La citó en el aparcamiento que Porcelanosa tenía al aire libre en la Nacional de Alicante, en el término municipal de Sedaví, pueblo megaurbanizado que en paz descanse. Allí dejaron el coche de Júlia y con el de Petit fueron hasta una carretera que seguía por los campos de marjal. Un territorio muy autóctono: el arroz, las zonas húmedas vetadas a la voracidad constructora. De momento. A él le gustaba aquel paisaje llano y aún limpio por el que a veces transitaba. El viento no era excesivo, como de costumbre. Así, aparcaron junto a un caserón donde los agricultores guardaban los utensilios del campo e iniciaron el paseo para disgusto de Júlia, que hubiera preferido la calidez de un salón cómodo, más personal y discreto.

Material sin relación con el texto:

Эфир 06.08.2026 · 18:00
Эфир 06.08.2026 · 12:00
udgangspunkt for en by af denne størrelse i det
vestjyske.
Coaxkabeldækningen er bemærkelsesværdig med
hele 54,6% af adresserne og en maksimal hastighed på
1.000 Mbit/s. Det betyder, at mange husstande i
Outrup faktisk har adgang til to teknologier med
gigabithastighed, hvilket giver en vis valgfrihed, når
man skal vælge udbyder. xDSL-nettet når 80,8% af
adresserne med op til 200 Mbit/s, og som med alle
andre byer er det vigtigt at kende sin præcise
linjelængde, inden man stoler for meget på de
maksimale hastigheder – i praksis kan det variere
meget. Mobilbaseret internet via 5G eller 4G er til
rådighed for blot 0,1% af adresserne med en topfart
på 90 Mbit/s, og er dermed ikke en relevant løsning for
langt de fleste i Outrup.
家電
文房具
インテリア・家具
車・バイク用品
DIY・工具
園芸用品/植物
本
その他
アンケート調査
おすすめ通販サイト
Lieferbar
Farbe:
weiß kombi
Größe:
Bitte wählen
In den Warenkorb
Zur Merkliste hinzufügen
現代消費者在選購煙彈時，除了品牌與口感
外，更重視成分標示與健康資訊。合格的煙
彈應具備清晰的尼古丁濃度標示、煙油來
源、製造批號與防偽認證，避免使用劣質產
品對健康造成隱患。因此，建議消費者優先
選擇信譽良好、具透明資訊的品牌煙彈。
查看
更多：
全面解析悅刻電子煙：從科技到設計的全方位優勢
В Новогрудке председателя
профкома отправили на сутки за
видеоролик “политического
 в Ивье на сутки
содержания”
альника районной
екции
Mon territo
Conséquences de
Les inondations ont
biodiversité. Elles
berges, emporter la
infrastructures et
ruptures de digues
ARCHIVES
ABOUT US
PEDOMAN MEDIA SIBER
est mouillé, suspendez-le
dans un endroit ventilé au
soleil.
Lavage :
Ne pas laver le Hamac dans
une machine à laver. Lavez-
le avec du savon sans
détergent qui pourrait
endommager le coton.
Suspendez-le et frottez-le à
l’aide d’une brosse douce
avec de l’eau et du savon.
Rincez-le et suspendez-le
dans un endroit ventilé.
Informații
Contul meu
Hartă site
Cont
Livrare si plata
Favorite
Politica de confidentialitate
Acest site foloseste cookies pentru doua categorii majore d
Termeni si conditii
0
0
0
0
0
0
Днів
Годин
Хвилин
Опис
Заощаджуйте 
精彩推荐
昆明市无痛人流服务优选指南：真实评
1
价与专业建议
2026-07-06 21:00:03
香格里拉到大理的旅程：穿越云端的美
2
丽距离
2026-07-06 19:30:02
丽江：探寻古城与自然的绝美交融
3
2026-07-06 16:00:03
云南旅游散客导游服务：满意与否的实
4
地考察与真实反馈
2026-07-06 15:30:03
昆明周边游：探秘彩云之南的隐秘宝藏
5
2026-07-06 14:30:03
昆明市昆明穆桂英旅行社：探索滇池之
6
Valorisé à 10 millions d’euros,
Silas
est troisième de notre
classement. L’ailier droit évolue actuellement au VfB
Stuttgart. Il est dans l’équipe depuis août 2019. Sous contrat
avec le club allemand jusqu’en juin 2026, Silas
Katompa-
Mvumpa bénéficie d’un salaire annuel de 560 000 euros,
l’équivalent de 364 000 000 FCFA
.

– Me encanta el marjal -dijo Petit encendiéndose un puro.

– No logro ver sus encantos.

– Eres demasiado urbana.

– Quizá esté imbuida de tendencias urbanísticas.

– ¿Sabes? Quienes hemos vivido en pueblos somos más tolerantes. Nos hemos criado de un modo más libre.

– ¿Ah, sí?

– Pues sí. Mira, cuando eras pequeña seguramente tus padres tenían que acompañarte siempre a jugar a los jardines, como si fueras un perrito. En los pueblos, nuestros padres nos abrían la puerta que daba a la calle y no volvíamos hasta la hora de comer o de cenar. Es un tipo de libertad que marca tu personalidad.

– Se lo preguntaré a mi psiquiatra.

– Los psiquiatras y los psicólogos son una necesidad urbana. -Nueva calada, ausente y plácida-. Y aún te diré más.

– Te escucho.

– Los de pueblo somos menos cínicos.

– Buenas noticias.

– Ese mismo ambiente de compartirlo todo y jugar con los demás hace que tengas una forma de ser más sana.

– Estoy ansiosa por comprobarlo.

Francesc Petit dio otra profunda calada. Parecía disfrutar del momento, del tabaco y del paisaje. Y, además, no prestaba atención a las ironías de Júlia, que se situó a su derecha, con tal de esquivar el humo que el escaso viento le arrojaba a la cara. Se esforzaba por descubrir qué rumbo político tomaría Petit. Sin embargo, con paciencia de mujer profesionalmente asesora, escuchaba los recuerdos infantiles de su compañero dominical.

– En fin, echo de menos las largas partidas de chamelo en el casino, la vida tranquila en mi pueblo.

Contempló las extensas llanuras de arroz, cultivo que en los últimos años sufría excedentes y una trepidante bajada de precios. ¿Cómo debía tomarse Júlia sus últimas palabras? ¿Estaba decepcionado a causa del revés sufrido en el congreso extraordinario? ¿Era una estrategia antes de iniciar las negociaciones? Sería cuestión de averiguarlo.

– Retírate.

– Tú no has venido a verme para que me retire.

– Es evidente, pero no podría evitarlo.

Petit se detuvo. Se quedó mirando a Júlia, pero esperó a que pasara un tractor conducido por un campesino ausente al que únicamente acompañaba un escandaloso perro barraquero.

– Si quieres evitarlo, ya sabes qué hacer.

– Yo sé qué hacer, pero no lo que quieres.

– Negociar.

– Hagámoslo.

– Empieza.

Júlia Aleixandre suspiró. ¿Cuántas veces había tenido que negociar desde sus comienzos en política? Ni se acordaba, pero demasiadas. Sobre todo con gente que siempre esperaba que ella pusiera la primera frase del tira y afloja. Aun así, era su especialidad. Se había vuelto una experta en la tarea de engañar al adversario sin que importasen los medios.